Engaged in these pursuits he would
neglect the work immediately in hand, sitting somewhat
slackly on the form and projecting himself in a manner
tempting to a schoolmaster with a cane…. And
twice he had books confiscated.
Recalled to the realities of life,
he would rub himself or sigh deeply as the occasion
required, and resume his attempts to write as good
as copperplate. He hated writing; the ink always
crept up his fingers and the smell of ink offended
him. And he was filled with unexpressed doubts.
Why should writing slope down from right to
left? Why should downstrokes be thick and upstrokes
thin? Why should the handle of one’s
pen point over one’s right shoulder?
His copy books towards the end foreshadowed
his destiny and took the form of commercial documents.

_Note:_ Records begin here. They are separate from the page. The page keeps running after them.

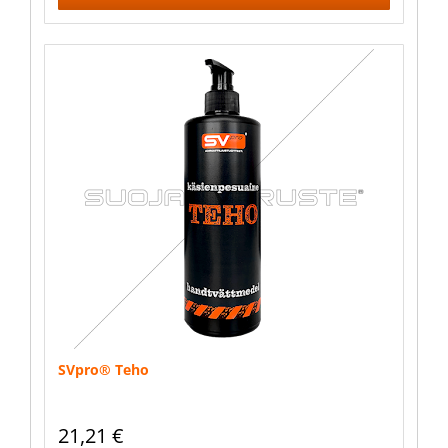
SVpro® Teho
21,21
€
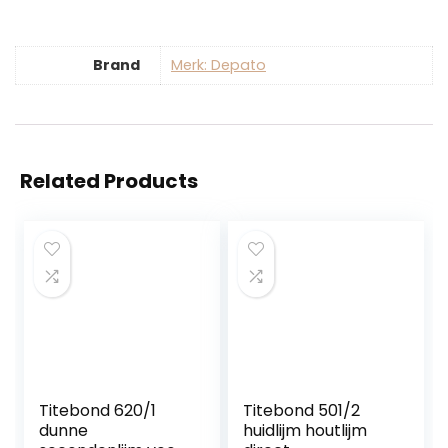
Brand
Merk: Depato
Related Products
Titebond 620/1
Titebond 501/2
dunne
huidlijm houtlijm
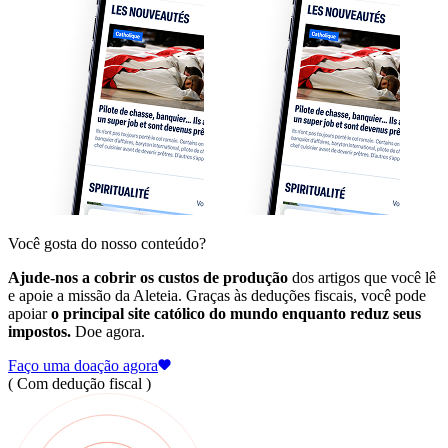
Você gosta do nosso conteúdo?
Ajude-nos a cobrir os custos de produção
dos artigos que você lê
e apoie a missão da Aleteia. Graças às deduções fiscais, você pode
apoiar
o principal site católico do mundo enquanto reduz seus
impostos.
Doe agora.
Faço uma doação agora
( Com dedução fiscal )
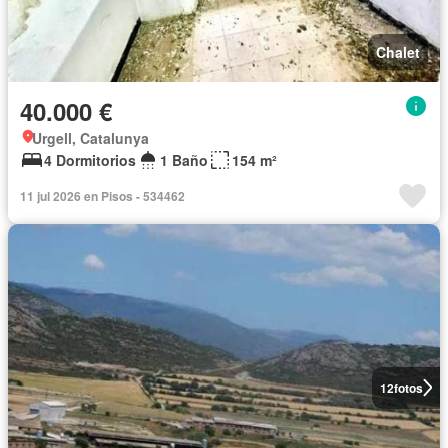
Chalet
40.000 €
Urgell, Catalunya
4 Dormitorios
1 Baño
154 m²
11 jul 2026 en Pisos - 534462
12
fotos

“Dear Sir,” they ran, “Referring
to your esteemed order of the 26th ult., we beg to
inform you,” and so on.
The compression of Mr. Polly’s
mind and soul in the educational institutions of his
time, was terminated abruptly by his father between
his fourteenth and fifteenth birthday. His father—who
had long since forgotten the time when his son’s
little limbs seemed to have come straight from God’s
hand, and when he had kissed five minute toe-nails
in a rapture of loving tenderness—remarked:
“It’s time that dratted
boy did something for a living.”
And a month or so later Mr. Polly
began that career in business that led him at last
to the sole proprietorship of a bankrupt outfitter’s
shop—and to the stile on which he was sitting.